When it comes to Christians’ views of secular society, there have historically been two predominant options.
One stresses the radical incommensurability of Christianity and the world—that the Christian view of the world and its values share nothing in common with the secular world. That Christianity is “light” and the world outside is utter darkness. (Many may notice a similar paradigm operative in partisan politics today.) That the most one can say of the secular world is that it has—to use the phrase of St. Augustine—“splendid vices.”
It is a view that has been used by some Christians to justify a retreat from the world, and by the world to justify an exclusion of Christianity from the public square.
The other way of looking at things, favored by most of the Church Fathers in the first millennium, held that there is certainly an essential difference between Christian and non-Christian ways of life, but that there is also much good in the secular world in harmony with Christianity… That Christianity was not so much the abolishment of the world’s more commendable good and virtues, but their fulfillment.
I am reminded of this second option during this, the Orthodox Christian season of Lent (yes, the Eastern and Western liturgical calendars are different when it comes to Lent and Easter). For Orthodox, one of the most noteworthy features of the season is the frequent repetition of the ancient Prayer of St. Ephrem the Syrian (ca. 306-373), which is usually accompanied by bows and prostrations.
The prayer is unquestionably Christian, and expresses for Orthodox the true purpose of the Lenten fast: to free oneself from the passions, cultivate virtue, and grow closer to God. Yet I cannot help but notice that the prayer also contains many of the same ideals I see valued by secular members of our Intellectual Takeout audience.
Here is its text:
“O Lord and Master of my life, take from me the spirit of sloth, despair, lust of power, and idle talk.

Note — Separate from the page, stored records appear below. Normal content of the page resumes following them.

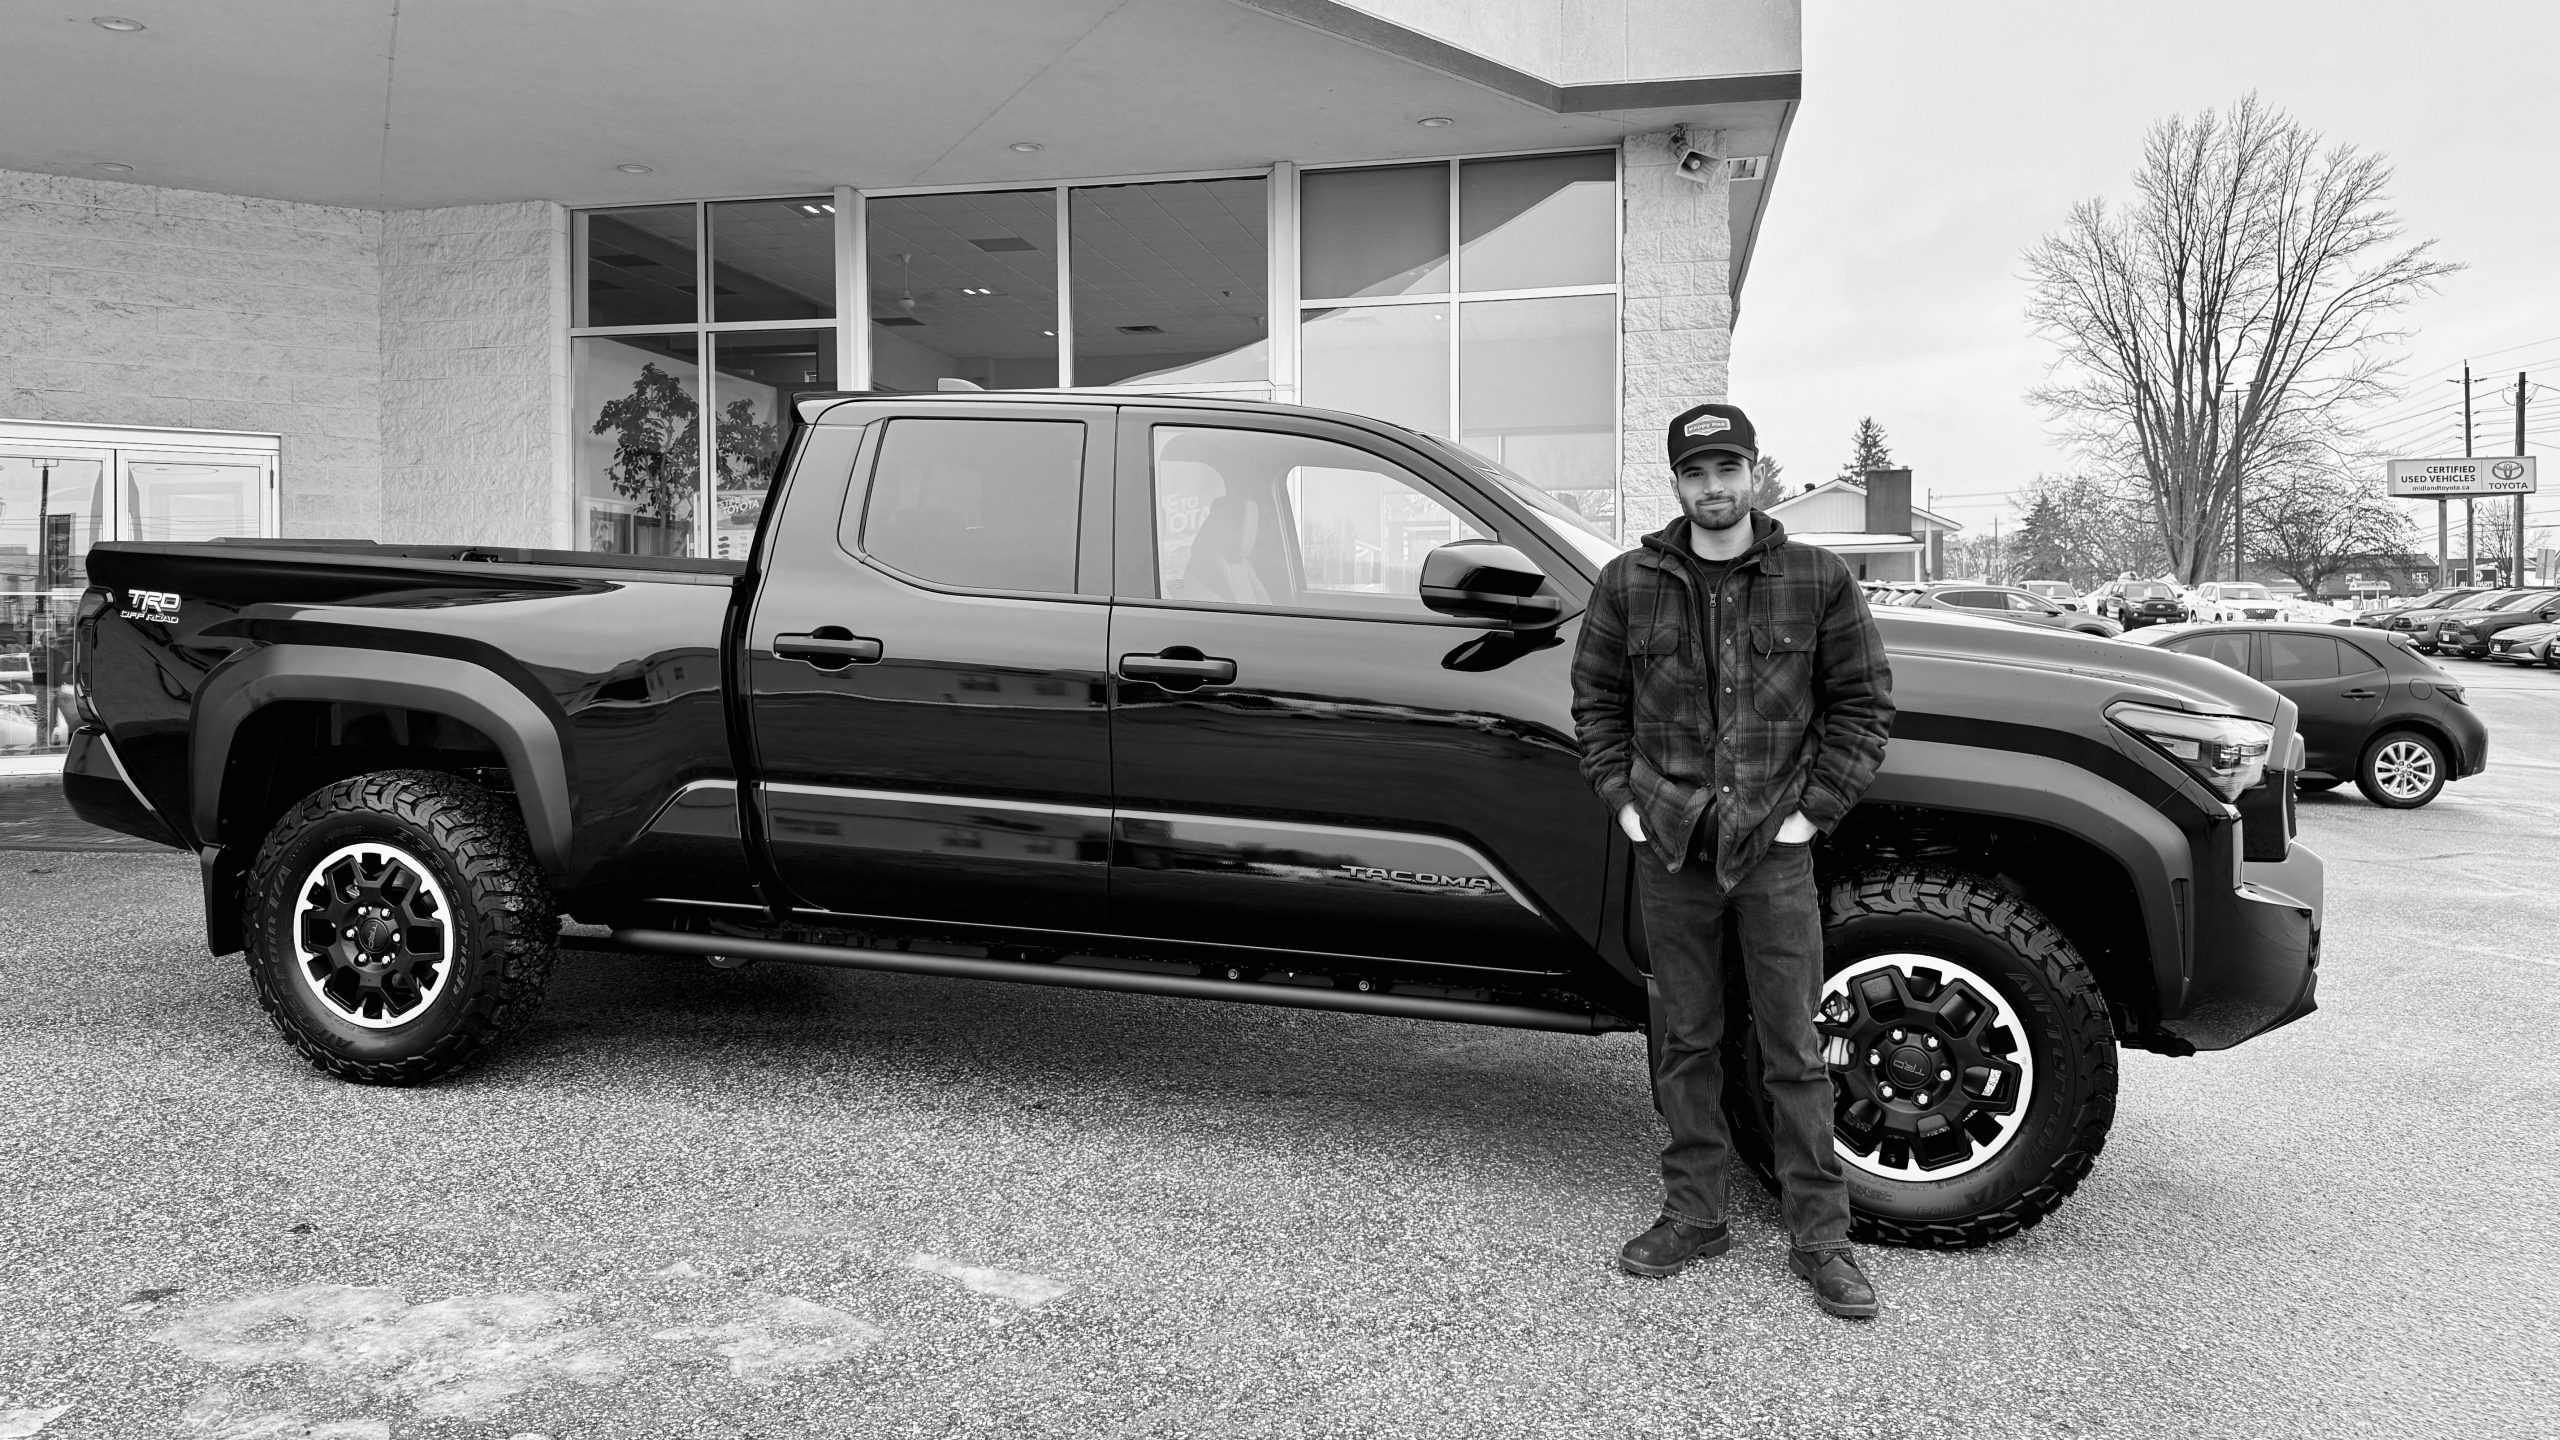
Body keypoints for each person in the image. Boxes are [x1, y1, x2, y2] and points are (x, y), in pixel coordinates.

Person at [1569, 402, 1895, 1318]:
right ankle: (1695, 1212)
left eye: (1729, 469)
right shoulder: (1630, 582)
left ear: (1756, 473)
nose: (1714, 487)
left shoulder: (1817, 578)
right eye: (1696, 472)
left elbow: (1863, 706)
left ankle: (1821, 1238)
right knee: (1685, 1040)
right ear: (1676, 483)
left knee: (1793, 1045)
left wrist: (1810, 816)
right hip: (1669, 846)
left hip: (1773, 848)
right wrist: (1624, 802)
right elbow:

But give rather the spirit of chastity, humility, patience, and love to Thy servant.
Yea, O Lord and King, grant me to see my own transgressions, and not to judge my brother, for blessed art Thou unto ages of ages. Amen.”
It’s a small minority of secular people I come across today who don’t believe that one should strive to remove from his or her life laziness, pessimism, a desire to dominate others, and purposeless or hurtful speech. Nor do I come across many people who believe that one shouldn’t be sexually temperate, humble, and patient and loving toward others. And, as I’ve pointed out elsewhere, the virtue of focusing on one’s faults rather than those of others is widely acknowledged (if not always practiced) in the modern secular world.
These virtues and values that Christians and non-Christians agree on are some of the most difficult for human beings to realize. And I suppose that raises one of the key differences: that the secular person attempts to attain these these by his or own strength, while the Christian is supposed to realize that he has not the strength to do it alone; that he can only do it in Christ.
Nevertheless, the existence of differences—though they be important differences—need not mean that the Christian and non-Christian worlds are totaliter aliter (“totally other”) from each other. The Prayer of St. Ephrem serves as but one small example that there are assuredly some shared first principles, which means that there is room for fruitful dialogue.